Lower-than-expected volume guidance for the zinc, and oil and gas businesses came as a setback as well. “Management’s volume guidance for FY20E was lower than our expectations for the two key growth divisions, i.e., Zinc International and oil division. Guidance of 360,000 tonnes at Zinc International and 210 thousand barrels of oil equivalent per day at oil division in FY20E leads to a 4-5% cut in our estimates," analysts at Kotak Institutional Equities research said in a note.

“A gradual ramp-up at the Gamsberg mine and delays in project awarding at the oil division is leading to slower than anticipated volume growth," they added.

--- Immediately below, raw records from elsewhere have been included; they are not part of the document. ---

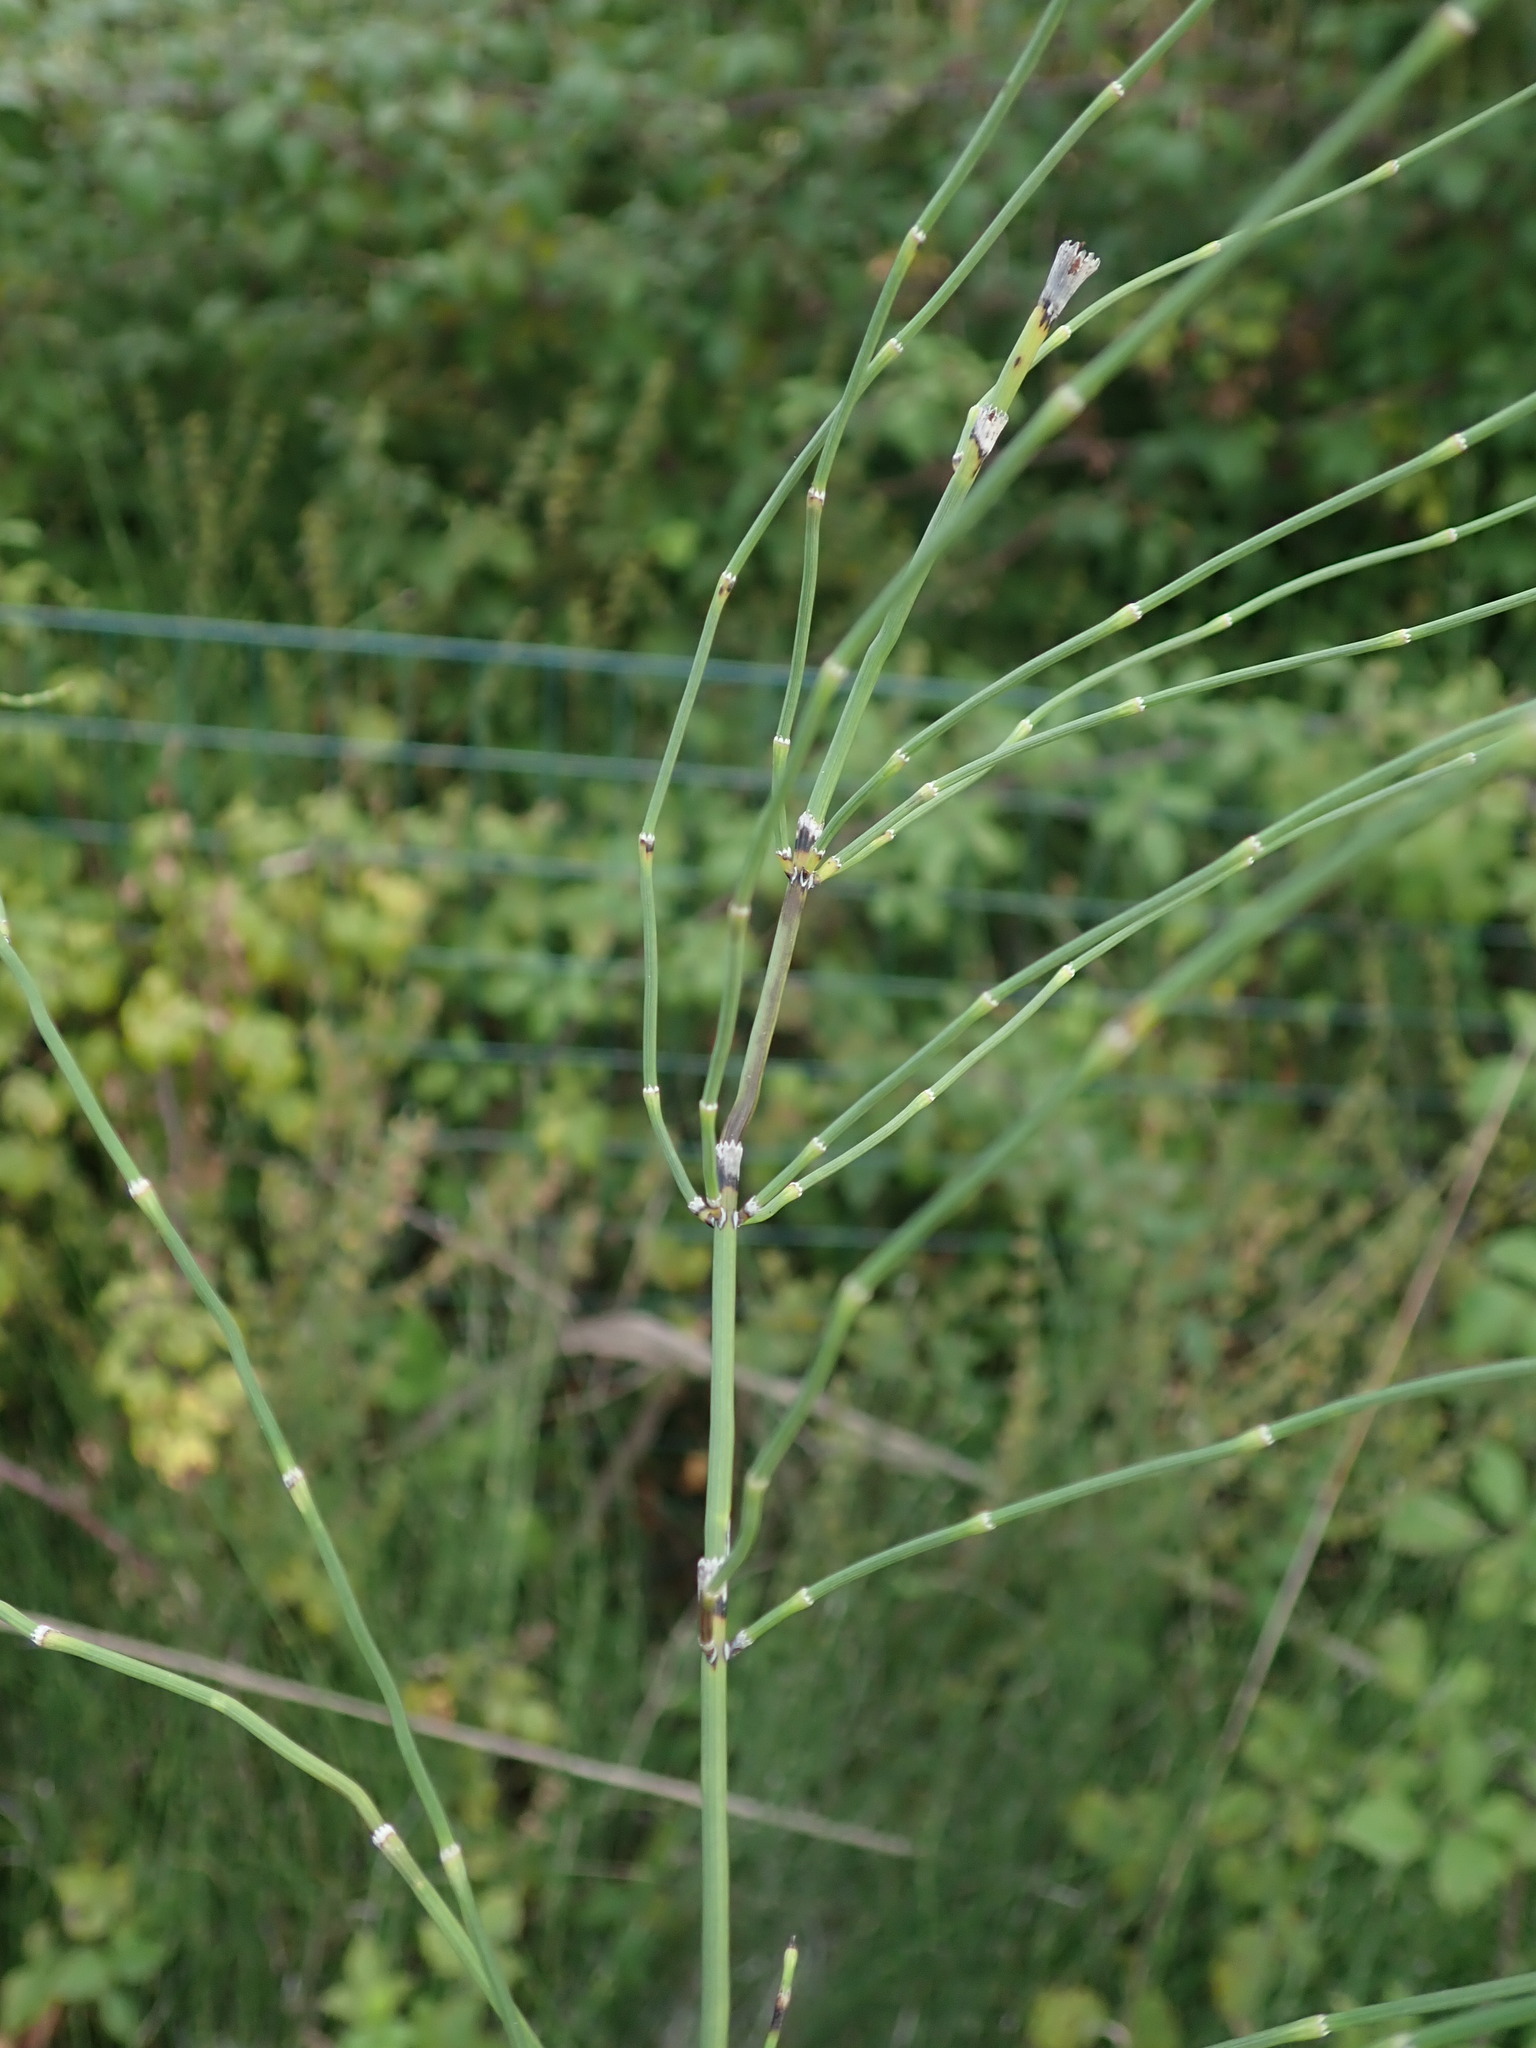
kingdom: Plantae
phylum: Tracheophyta
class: Polypodiopsida
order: Equisetales
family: Equisetaceae
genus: Equisetum
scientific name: Equisetum ramosissimum
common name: Branched horsetail
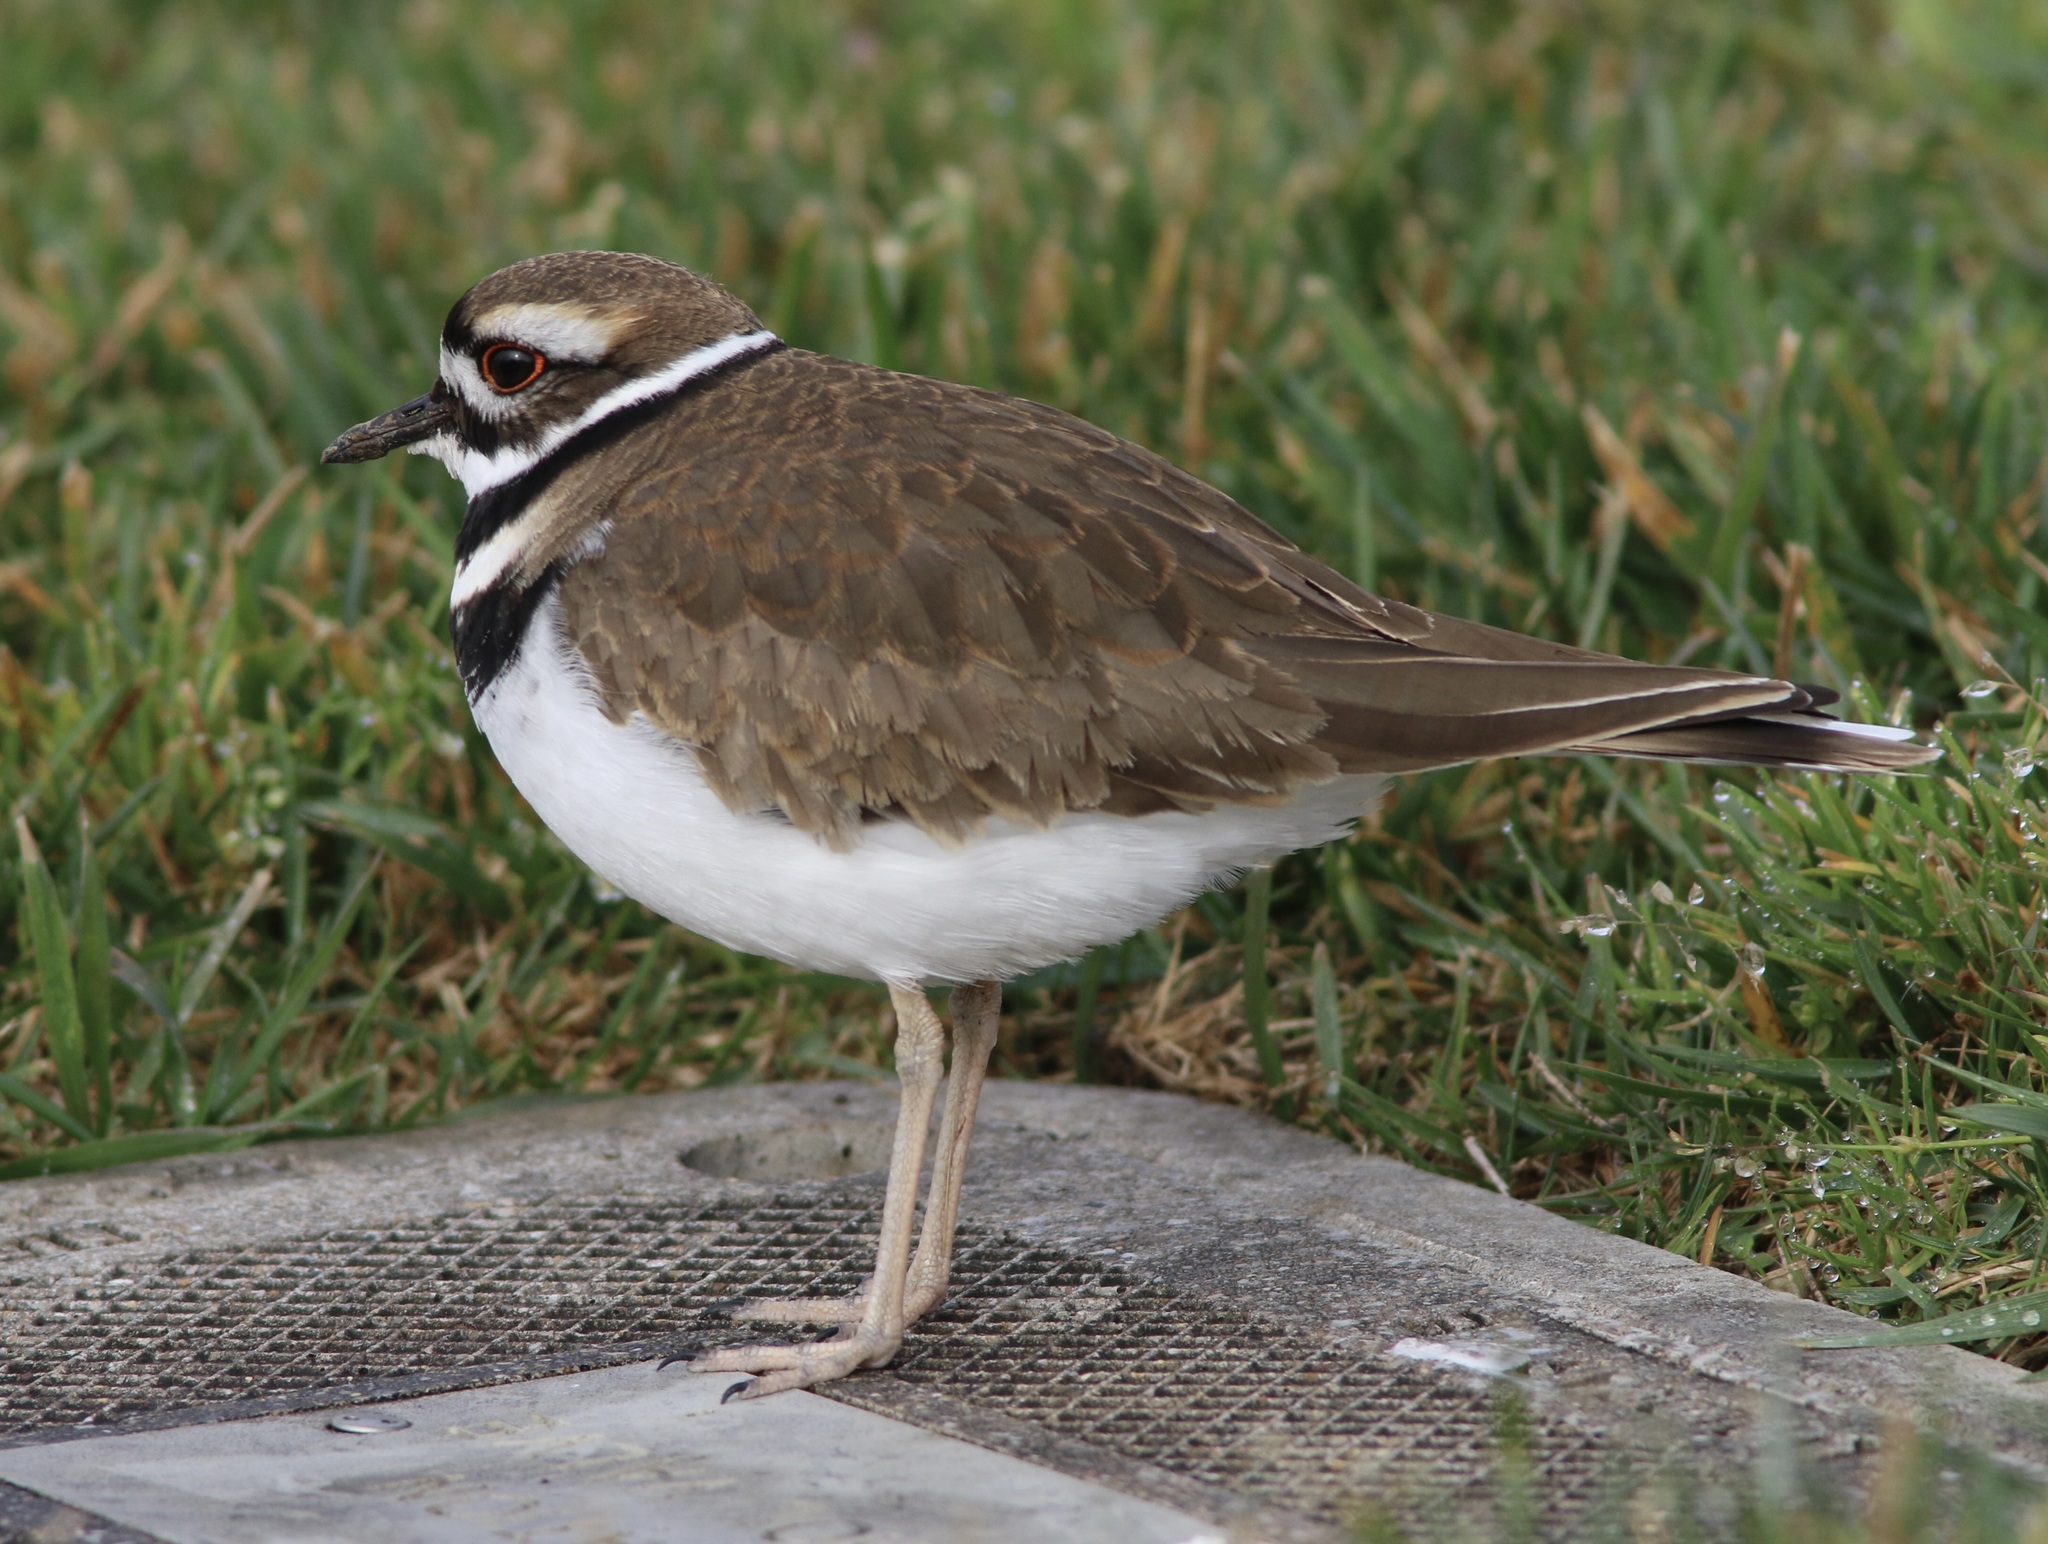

As pointed out earlier, the company’s plan to invest $500 million in Anglo American Plc, which is controlled by a promoter group firm, has led to concerns among investors. Vedanta has paid $270 million, with the balance expected to be paid in the coming quarters. It is a structured investment, wherein Vedanta will only have economic interest with ownership lying with Volcan Investments Ltd, the promoter firm.

The management defended the decision citing downside protection, even as investors have continued to struggle to understand the rationale behind the investment.

According to SBICAP Securities Ltd, Vedanta will receive the money back once the instrument unwinds in two tranches in April and October 2020. Even then, funding an external investment when the company’s own divisions are seeing capital expenditure is difficult to fathom.

“Although this transaction appears at an arm’s length, the counter-party risk is high because the parent drives its value from Vedanta itself and is highly leveraged. Investors are concerned about future capital allocation," Motilal Oswal Securities Ltd said in a note.